(Data section)

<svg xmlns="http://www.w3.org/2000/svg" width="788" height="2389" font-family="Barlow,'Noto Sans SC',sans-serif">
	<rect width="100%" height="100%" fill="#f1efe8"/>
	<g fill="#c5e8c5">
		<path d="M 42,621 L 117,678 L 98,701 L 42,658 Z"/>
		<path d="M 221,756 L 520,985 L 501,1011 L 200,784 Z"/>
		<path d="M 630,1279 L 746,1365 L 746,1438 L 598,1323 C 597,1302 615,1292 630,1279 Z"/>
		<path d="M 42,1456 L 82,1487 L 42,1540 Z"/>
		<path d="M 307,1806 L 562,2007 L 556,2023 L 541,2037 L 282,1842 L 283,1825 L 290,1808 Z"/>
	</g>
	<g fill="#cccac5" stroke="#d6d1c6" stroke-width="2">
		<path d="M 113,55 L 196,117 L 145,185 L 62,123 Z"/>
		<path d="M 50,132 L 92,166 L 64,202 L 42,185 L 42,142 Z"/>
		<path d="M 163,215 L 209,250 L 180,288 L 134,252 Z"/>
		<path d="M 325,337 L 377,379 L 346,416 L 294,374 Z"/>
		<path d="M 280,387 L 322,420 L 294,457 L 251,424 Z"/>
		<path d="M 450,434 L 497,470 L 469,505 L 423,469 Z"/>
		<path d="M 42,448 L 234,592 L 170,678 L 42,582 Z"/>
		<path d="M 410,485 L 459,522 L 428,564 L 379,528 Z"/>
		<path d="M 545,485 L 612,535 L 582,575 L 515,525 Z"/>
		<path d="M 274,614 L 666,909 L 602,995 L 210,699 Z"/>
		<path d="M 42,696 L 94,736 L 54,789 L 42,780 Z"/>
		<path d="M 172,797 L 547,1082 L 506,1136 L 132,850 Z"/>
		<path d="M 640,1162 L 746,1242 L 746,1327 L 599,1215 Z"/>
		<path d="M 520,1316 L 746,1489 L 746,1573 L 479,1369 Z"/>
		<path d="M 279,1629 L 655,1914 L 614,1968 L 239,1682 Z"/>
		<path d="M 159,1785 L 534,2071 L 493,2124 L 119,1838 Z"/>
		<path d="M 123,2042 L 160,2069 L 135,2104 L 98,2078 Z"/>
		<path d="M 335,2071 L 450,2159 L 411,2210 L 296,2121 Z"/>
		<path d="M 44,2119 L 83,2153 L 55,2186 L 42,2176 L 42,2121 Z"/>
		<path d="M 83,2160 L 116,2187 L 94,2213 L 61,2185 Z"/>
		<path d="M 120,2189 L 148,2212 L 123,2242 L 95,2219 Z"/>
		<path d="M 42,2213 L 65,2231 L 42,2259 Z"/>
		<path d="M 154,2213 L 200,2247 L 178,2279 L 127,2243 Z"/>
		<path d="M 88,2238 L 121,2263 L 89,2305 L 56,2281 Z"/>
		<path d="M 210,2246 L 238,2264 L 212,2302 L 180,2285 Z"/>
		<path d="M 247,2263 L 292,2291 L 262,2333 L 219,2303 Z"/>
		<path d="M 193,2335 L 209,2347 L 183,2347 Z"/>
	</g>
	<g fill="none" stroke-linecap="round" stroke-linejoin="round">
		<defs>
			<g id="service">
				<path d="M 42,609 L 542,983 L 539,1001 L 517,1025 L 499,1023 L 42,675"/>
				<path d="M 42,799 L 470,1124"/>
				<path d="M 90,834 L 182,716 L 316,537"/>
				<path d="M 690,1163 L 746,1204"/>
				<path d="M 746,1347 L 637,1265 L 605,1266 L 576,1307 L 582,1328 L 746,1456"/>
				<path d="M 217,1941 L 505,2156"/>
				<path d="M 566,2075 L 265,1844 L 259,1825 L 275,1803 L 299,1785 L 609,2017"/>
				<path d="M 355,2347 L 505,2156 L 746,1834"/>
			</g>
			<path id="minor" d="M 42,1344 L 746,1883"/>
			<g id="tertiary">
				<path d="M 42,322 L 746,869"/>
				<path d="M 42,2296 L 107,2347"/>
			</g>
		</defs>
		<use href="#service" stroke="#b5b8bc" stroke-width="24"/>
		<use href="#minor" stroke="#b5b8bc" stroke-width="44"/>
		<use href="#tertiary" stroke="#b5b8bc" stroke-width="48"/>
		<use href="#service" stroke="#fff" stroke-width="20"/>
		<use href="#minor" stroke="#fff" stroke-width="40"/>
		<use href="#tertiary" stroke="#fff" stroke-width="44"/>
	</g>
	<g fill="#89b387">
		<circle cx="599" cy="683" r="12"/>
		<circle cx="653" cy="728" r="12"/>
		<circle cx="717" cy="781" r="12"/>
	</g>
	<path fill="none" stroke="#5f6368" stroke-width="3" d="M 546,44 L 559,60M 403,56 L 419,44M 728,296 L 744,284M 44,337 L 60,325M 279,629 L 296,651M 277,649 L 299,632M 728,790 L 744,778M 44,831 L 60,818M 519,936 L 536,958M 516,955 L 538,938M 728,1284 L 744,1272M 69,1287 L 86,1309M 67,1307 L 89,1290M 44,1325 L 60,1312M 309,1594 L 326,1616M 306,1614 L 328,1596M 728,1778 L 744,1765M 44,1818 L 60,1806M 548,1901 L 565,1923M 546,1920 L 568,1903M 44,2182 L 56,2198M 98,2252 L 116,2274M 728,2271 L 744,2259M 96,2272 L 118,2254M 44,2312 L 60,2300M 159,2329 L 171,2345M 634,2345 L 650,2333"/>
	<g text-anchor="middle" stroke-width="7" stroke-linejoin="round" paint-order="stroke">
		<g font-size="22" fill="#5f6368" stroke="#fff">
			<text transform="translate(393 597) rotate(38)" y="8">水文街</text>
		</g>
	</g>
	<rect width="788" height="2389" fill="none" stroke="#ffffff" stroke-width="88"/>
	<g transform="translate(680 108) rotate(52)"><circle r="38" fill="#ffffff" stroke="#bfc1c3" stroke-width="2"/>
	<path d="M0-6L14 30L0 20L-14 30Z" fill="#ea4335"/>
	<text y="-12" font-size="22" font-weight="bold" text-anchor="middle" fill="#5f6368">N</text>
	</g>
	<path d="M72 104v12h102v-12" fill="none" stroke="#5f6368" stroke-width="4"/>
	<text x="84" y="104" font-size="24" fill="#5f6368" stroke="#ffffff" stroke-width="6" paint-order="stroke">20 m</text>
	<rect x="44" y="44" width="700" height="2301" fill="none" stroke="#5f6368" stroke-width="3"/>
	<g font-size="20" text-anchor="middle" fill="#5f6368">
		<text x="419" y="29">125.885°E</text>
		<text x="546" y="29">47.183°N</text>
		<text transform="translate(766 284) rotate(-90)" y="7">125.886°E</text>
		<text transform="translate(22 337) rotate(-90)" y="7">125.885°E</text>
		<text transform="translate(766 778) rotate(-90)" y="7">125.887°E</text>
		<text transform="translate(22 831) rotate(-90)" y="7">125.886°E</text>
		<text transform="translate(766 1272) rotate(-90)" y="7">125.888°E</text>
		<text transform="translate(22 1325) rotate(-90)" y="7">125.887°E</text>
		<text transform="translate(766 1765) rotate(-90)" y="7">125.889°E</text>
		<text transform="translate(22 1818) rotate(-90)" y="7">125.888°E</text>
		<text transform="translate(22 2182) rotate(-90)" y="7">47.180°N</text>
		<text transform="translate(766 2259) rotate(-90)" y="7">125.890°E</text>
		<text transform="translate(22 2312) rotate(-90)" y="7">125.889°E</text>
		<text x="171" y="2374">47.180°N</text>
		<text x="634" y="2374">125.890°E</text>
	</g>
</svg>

(End Data section)

Having read the entries, output all of them verbatim.

**Answer to this exercise**
<svg xmlns="http://www.w3.org/2000/svg" width="788" height="2389" font-family="Barlow,'Noto Sans SC',sans-serif">
	<rect width="100%" height="100%" fill="#f1efe8"/>
	<g fill="#c5e8c5">
		<path d="M 42,621 L 117,678 L 98,701 L 42,658 Z"/>
		<path d="M 221,756 L 520,985 L 501,1011 L 200,784 Z"/>
		<path d="M 630,1279 L 746,1365 L 746,1438 L 598,1323 C 597,1302 615,1292 630,1279 Z"/>
		<path d="M 42,1456 L 82,1487 L 42,1540 Z"/>
		<path d="M 307,1806 L 562,2007 L 556,2023 L 541,2037 L 282,1842 L 283,1825 L 290,1808 Z"/>
	</g>
	<g fill="#cccac5" stroke="#d6d1c6" stroke-width="2">
		<path d="M 113,55 L 196,117 L 145,185 L 62,123 Z"/>
		<path d="M 50,132 L 92,166 L 64,202 L 42,185 L 42,142 Z"/>
		<path d="M 163,215 L 209,250 L 180,288 L 134,252 Z"/>
		<path d="M 325,337 L 377,379 L 346,416 L 294,374 Z"/>
		<path d="M 280,387 L 322,420 L 294,457 L 251,424 Z"/>
		<path d="M 450,434 L 497,470 L 469,505 L 423,469 Z"/>
		<path d="M 42,448 L 234,592 L 170,678 L 42,582 Z"/>
		<path d="M 410,485 L 459,522 L 428,564 L 379,528 Z"/>
		<path d="M 545,485 L 612,535 L 582,575 L 515,525 Z"/>
		<path d="M 274,614 L 666,909 L 602,995 L 210,699 Z"/>
		<path d="M 42,696 L 94,736 L 54,789 L 42,780 Z"/>
		<path d="M 172,797 L 547,1082 L 506,1136 L 132,850 Z"/>
		<path d="M 640,1162 L 746,1242 L 746,1327 L 599,1215 Z"/>
		<path d="M 520,1316 L 746,1489 L 746,1573 L 479,1369 Z"/>
		<path d="M 279,1629 L 655,1914 L 614,1968 L 239,1682 Z"/>
		<path d="M 159,1785 L 534,2071 L 493,2124 L 119,1838 Z"/>
		<path d="M 123,2042 L 160,2069 L 135,2104 L 98,2078 Z"/>
		<path d="M 335,2071 L 450,2159 L 411,2210 L 296,2121 Z"/>
		<path d="M 44,2119 L 83,2153 L 55,2186 L 42,2176 L 42,2121 Z"/>
		<path d="M 83,2160 L 116,2187 L 94,2213 L 61,2185 Z"/>
		<path d="M 120,2189 L 148,2212 L 123,2242 L 95,2219 Z"/>
		<path d="M 42,2213 L 65,2231 L 42,2259 Z"/>
		<path d="M 154,2213 L 200,2247 L 178,2279 L 127,2243 Z"/>
		<path d="M 88,2238 L 121,2263 L 89,2305 L 56,2281 Z"/>
		<path d="M 210,2246 L 238,2264 L 212,2302 L 180,2285 Z"/>
		<path d="M 247,2263 L 292,2291 L 262,2333 L 219,2303 Z"/>
		<path d="M 193,2335 L 209,2347 L 183,2347 Z"/>
	</g>
	<g fill="none" stroke-linecap="round" stroke-linejoin="round">
		<defs>
			<g id="service">
				<path d="M 42,609 L 542,983 L 539,1001 L 517,1025 L 499,1023 L 42,675"/>
				<path d="M 42,799 L 470,1124"/>
				<path d="M 90,834 L 182,716 L 316,537"/>
				<path d="M 690,1163 L 746,1204"/>
				<path d="M 746,1347 L 637,1265 L 605,1266 L 576,1307 L 582,1328 L 746,1456"/>
				<path d="M 217,1941 L 505,2156"/>
				<path d="M 566,2075 L 265,1844 L 259,1825 L 275,1803 L 299,1785 L 609,2017"/>
				<path d="M 355,2347 L 505,2156 L 746,1834"/>
			</g>
			<path id="minor" d="M 42,1344 L 746,1883"/>
			<g id="tertiary">
				<path d="M 42,322 L 746,869"/>
				<path d="M 42,2296 L 107,2347"/>
			</g>
		</defs>
		<use href="#service" stroke="#b5b8bc" stroke-width="24"/>
		<use href="#minor" stroke="#b5b8bc" stroke-width="44"/>
		<use href="#tertiary" stroke="#b5b8bc" stroke-width="48"/>
		<use href="#service" stroke="#fff" stroke-width="20"/>
		<use href="#minor" stroke="#fff" stroke-width="40"/>
		<use href="#tertiary" stroke="#fff" stroke-width="44"/>
	</g>
	<g fill="#89b387">
		<circle cx="599" cy="683" r="12"/>
		<circle cx="653" cy="728" r="12"/>
		<circle cx="717" cy="781" r="12"/>
	</g>
	<path fill="none" stroke="#5f6368" stroke-width="3" d="M 546,44 L 559,60M 403,56 L 419,44M 728,296 L 744,284M 44,337 L 60,325M 279,629 L 296,651M 277,649 L 299,632M 728,790 L 744,778M 44,831 L 60,818M 519,936 L 536,958M 516,955 L 538,938M 728,1284 L 744,1272M 69,1287 L 86,1309M 67,1307 L 89,1290M 44,1325 L 60,1312M 309,1594 L 326,1616M 306,1614 L 328,1596M 728,1778 L 744,1765M 44,1818 L 60,1806M 548,1901 L 565,1923M 546,1920 L 568,1903M 44,2182 L 56,2198M 98,2252 L 116,2274M 728,2271 L 744,2259M 96,2272 L 118,2254M 44,2312 L 60,2300M 159,2329 L 171,2345M 634,2345 L 650,2333"/>
	<g text-anchor="middle" stroke-width="7" stroke-linejoin="round" paint-order="stroke">
		<g font-size="22" fill="#5f6368" stroke="#fff">
			<text transform="translate(393 597) rotate(38)" y="8">水文街</text>
		</g>
	</g>
	<rect width="788" height="2389" fill="none" stroke="#ffffff" stroke-width="88"/>
	<g transform="translate(680 108) rotate(52)"><circle r="38" fill="#ffffff" stroke="#bfc1c3" stroke-width="2"/>
	<path d="M0-6L14 30L0 20L-14 30Z" fill="#ea4335"/>
	<text y="-12" font-size="22" font-weight="bold" text-anchor="middle" fill="#5f6368">N</text>
	</g>
	<path d="M72 104v12h102v-12" fill="none" stroke="#5f6368" stroke-width="4"/>
	<text x="84" y="104" font-size="24" fill="#5f6368" stroke="#ffffff" stroke-width="6" paint-order="stroke">20 m</text>
	<rect x="44" y="44" width="700" height="2301" fill="none" stroke="#5f6368" stroke-width="3"/>
	<g font-size="20" text-anchor="middle" fill="#5f6368">
		<text x="419" y="29">125.885°E</text>
		<text x="546" y="29">47.183°N</text>
		<text transform="translate(766 284) rotate(-90)" y="7">125.886°E</text>
		<text transform="translate(22 337) rotate(-90)" y="7">125.885°E</text>
		<text transform="translate(766 778) rotate(-90)" y="7">125.887°E</text>
		<text transform="translate(22 831) rotate(-90)" y="7">125.886°E</text>
		<text transform="translate(766 1272) rotate(-90)" y="7">125.888°E</text>
		<text transform="translate(22 1325) rotate(-90)" y="7">125.887°E</text>
		<text transform="translate(766 1765) rotate(-90)" y="7">125.889°E</text>
		<text transform="translate(22 1818) rotate(-90)" y="7">125.888°E</text>
		<text transform="translate(22 2182) rotate(-90)" y="7">47.180°N</text>
		<text transform="translate(766 2259) rotate(-90)" y="7">125.890°E</text>
		<text transform="translate(22 2312) rotate(-90)" y="7">125.889°E</text>
		<text x="171" y="2374">47.180°N</text>
		<text x="634" y="2374">125.890°E</text>
	</g>
</svg>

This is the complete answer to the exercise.